Task goal: Filter the rows below and keep only the lines that contain the string "empty", copying each one in full and unchanged.

Extracted entries:
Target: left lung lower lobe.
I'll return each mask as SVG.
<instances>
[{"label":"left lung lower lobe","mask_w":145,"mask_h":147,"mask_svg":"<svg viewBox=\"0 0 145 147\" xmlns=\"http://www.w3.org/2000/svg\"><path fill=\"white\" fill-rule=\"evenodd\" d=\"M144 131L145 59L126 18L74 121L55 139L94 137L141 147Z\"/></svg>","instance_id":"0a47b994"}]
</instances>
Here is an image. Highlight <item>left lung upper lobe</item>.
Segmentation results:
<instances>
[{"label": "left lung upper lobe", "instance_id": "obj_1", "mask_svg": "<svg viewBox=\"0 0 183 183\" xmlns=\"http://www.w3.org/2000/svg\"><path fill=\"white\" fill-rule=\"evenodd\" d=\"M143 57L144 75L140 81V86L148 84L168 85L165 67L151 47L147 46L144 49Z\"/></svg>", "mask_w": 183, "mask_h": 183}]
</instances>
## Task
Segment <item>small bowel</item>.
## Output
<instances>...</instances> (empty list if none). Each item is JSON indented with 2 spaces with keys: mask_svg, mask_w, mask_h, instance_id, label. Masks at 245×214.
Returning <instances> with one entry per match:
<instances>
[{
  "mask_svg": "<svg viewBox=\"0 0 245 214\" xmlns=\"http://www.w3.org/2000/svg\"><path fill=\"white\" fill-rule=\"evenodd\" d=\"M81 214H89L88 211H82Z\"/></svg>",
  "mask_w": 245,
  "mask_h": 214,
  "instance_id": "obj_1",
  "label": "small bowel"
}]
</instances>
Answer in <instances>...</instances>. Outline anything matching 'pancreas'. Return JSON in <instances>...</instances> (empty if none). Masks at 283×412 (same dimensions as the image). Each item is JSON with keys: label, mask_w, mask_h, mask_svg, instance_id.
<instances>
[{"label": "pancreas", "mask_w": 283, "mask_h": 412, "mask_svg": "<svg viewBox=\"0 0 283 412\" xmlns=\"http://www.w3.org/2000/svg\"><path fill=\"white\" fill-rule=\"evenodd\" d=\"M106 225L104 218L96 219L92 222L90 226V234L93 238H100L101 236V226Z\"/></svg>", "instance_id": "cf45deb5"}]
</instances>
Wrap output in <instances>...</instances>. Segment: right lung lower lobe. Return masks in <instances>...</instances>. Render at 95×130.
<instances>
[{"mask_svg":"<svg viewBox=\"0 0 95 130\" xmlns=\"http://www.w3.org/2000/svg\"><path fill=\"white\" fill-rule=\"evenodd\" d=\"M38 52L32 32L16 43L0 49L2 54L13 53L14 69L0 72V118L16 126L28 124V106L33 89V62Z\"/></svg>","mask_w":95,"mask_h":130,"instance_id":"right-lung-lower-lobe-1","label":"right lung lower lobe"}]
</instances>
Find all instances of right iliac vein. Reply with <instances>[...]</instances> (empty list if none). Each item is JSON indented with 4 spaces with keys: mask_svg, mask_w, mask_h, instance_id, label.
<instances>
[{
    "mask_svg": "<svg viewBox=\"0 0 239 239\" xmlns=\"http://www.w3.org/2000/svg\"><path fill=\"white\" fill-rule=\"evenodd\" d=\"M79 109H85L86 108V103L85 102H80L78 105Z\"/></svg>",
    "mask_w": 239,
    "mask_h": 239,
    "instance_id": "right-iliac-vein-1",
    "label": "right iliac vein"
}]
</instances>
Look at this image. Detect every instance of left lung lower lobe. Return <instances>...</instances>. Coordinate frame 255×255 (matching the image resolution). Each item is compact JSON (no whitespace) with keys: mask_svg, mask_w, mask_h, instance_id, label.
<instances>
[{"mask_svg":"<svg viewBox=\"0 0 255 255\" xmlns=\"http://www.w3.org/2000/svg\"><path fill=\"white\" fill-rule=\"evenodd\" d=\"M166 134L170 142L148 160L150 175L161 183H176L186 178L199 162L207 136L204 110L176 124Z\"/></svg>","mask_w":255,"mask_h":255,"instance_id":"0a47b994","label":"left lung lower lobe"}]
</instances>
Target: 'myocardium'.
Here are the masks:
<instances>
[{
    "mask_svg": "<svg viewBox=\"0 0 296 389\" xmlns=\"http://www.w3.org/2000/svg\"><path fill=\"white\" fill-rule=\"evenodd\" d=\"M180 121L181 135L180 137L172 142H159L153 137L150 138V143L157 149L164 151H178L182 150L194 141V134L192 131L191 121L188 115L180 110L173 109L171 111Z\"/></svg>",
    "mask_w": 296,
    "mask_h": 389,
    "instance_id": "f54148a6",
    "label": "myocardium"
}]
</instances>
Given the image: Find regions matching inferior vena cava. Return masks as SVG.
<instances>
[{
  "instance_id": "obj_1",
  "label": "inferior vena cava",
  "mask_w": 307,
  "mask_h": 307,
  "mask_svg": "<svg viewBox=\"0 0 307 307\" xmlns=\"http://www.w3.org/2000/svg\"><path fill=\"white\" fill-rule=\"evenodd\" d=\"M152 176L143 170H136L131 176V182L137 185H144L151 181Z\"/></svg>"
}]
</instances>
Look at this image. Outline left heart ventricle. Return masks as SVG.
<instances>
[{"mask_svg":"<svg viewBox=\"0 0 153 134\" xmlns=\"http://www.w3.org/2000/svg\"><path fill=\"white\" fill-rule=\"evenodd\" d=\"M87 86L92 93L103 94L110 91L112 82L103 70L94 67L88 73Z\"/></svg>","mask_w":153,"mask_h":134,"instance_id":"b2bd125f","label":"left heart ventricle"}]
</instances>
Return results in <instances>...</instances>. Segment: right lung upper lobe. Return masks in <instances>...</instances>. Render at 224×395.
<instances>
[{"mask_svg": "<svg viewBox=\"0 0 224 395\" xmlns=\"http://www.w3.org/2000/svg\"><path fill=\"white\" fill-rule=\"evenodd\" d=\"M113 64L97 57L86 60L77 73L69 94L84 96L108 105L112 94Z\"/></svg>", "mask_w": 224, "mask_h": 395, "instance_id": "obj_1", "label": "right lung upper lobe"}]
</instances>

Written answer:
<instances>...</instances> (empty list if none). Each item is JSON indented with 2 spaces with keys: mask_svg, mask_w, mask_h, instance_id, label. Masks at 245×214.
Answer in <instances>...</instances>. Outline anything matching 'pancreas'. Return JSON in <instances>...</instances> (empty if none). Masks at 283×412 (same dimensions as the image). Each item is JSON with keys: label, mask_w, mask_h, mask_svg, instance_id.
Find all instances of right iliac vein. Reply with <instances>[...]</instances> (empty list if none). Each item is JSON indented with 4 spaces with keys: mask_svg, mask_w, mask_h, instance_id, label.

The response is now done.